----- Original Message -----
From: "Bill Pfeiffer" <[EMAIL PROTECTED]>
To: <[EMAIL PROTECTED]>
Sent: Monday, March 10, 2003 15:22
Subject: Re: Simple little trick for easing (de)serialization issues


> Steve,
>
> I have bought into the interop thing because there's an extremely good
> chance that my future clients (Insurance inducstry) will be using .NET and
> Java.  So I have one choice and that is to make interop work.  Now reality
> sets in.  My data model contains java.sql.Date and ArrayList.  I have no
> problem with (the idea of) marshelling these to the least common
denominator
> of the SOAP types.  Why not?  SOAP supports arrays and datetimes.  That's
> what these things are when it comes down to it.
>
> My original question stands.  How do I write the serializers for these for
> the server side.  Yes I will have to make assumptions, but I own the data
> model and can do that (Soap array is an ArrayList, Soap Datetime is
> java.sql.date).  Is this possible?  Has anyone done?
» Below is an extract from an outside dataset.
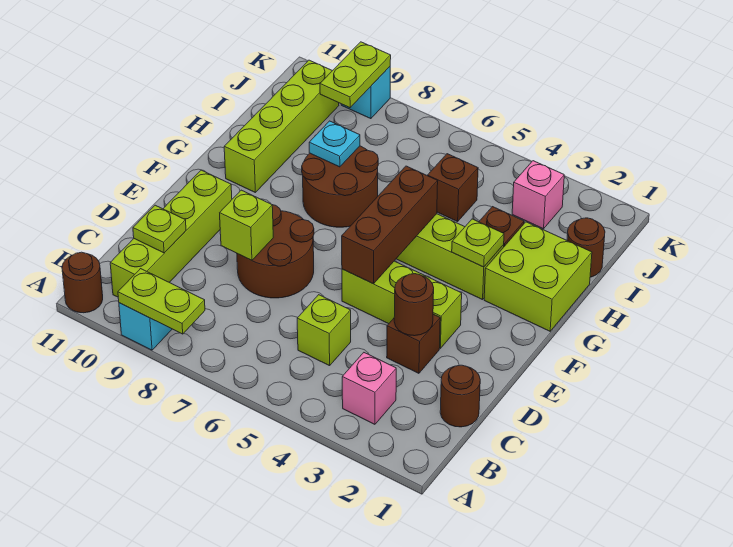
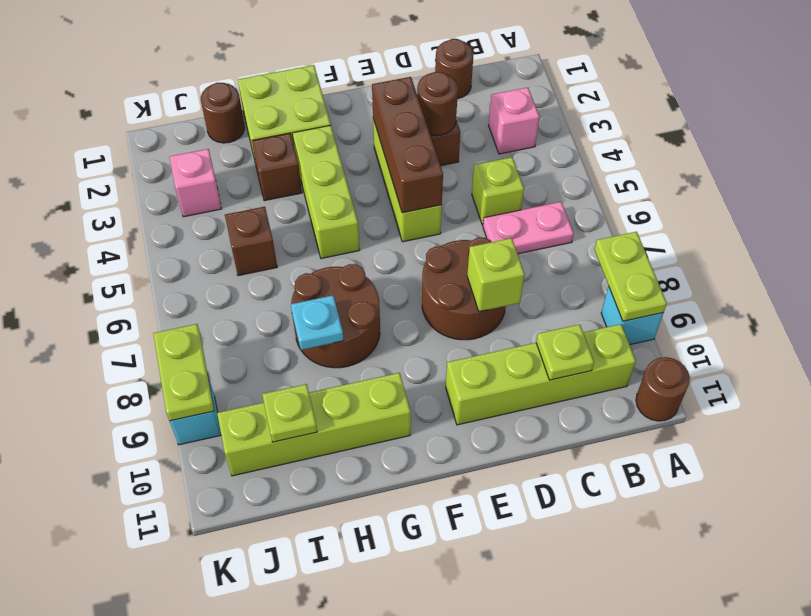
none -> pink plate B6:C6 level 1
brown brick E5:G5 level 2 -> brown brick E3:E5 level 2
lime plate G3 level 2 -> lime plate I10 level 2
lime plate J9:K9 level 2 -> lime plate K8:K9 level 2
Have examples?
>


There ought to be mappings for the sql.date, if not, ask for them or add
them, its faster that way. Similarly, there is support for Vector, so you
could use that to add ArrayLists. Use the source in
org/apache/axis/encoding/ser as your starting point.

sql.Date should map to xsd:datetime ; ArrayList becomes a sequence of
elements in XML . I guess part of the problem there is typing. When you
export/import a simple typed array, its obvious what you send and receive.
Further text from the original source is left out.